** Data listing follows **

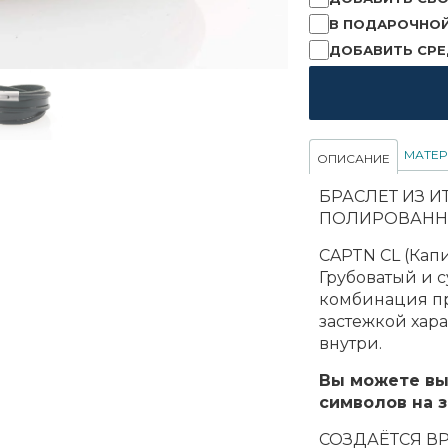
В ПОДАРОЧНОЙ
ДОБАВИТЬ СРЕ
МАТЕ
ОПИСАНИЕ
БРАСЛЕТ ИЗ 
ПОЛИРОВАНН
CAPTN CL (Капи
Грубоватый и 
комбинация п
застежкой хар
внутри.
Вы можете вы
символов на з
СОЗДАЁТСЯ В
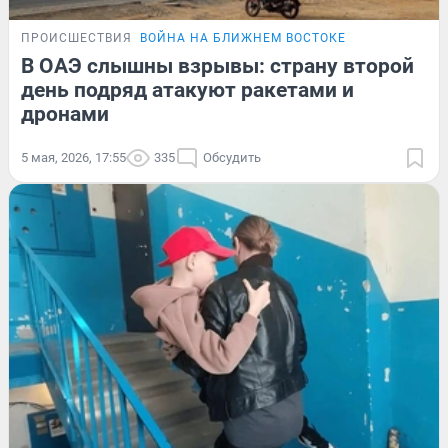
ПРОИСШЕСТВИЯ
ВОЙНА НА БЛИЖНЕМ ВОСТОКЕ
В ОАЭ слышны взрывы: страну второй
день подряд атакуют ракетами и
дронами
5 мая, 2026, 17:55
335
Обсудить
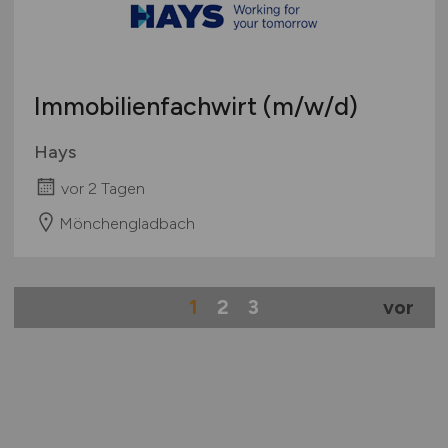
Immobilienfachwirt
(m/w/d)
Hays
vor 2 Tagen
Mönchengladbach
1
2
3
vor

** End of Data listing **

> [Problem to work on] Output the records above exactly as written, but leave out the pictures.

> [Answer box]
В ПОДАРОЧНОЙ
ДОБАВИТЬ СРЕ
МАТЕ
ОПИСАНИЕ
БРАСЛЕТ ИЗ 
ПОЛИРОВАНН
CAPTN CL (Капи
Грубоватый и 
комбинация п
застежкой хар
внутри.
Вы можете вы
символов на з
СОЗДАЁТСЯ В
ПРОИСШЕСТВИЯ
ВОЙНА НА БЛИЖНЕМ ВОСТОКЕ
В ОАЭ слышны взрывы: страну второй
день подряд атакуют ракетами и
дронами
5 мая, 2026, 17:55
335
Обсудить
Immobilienfachwirt
(m/w/d)
Hays
vor 2 Tagen
Mönchengladbach
1
2
3
vor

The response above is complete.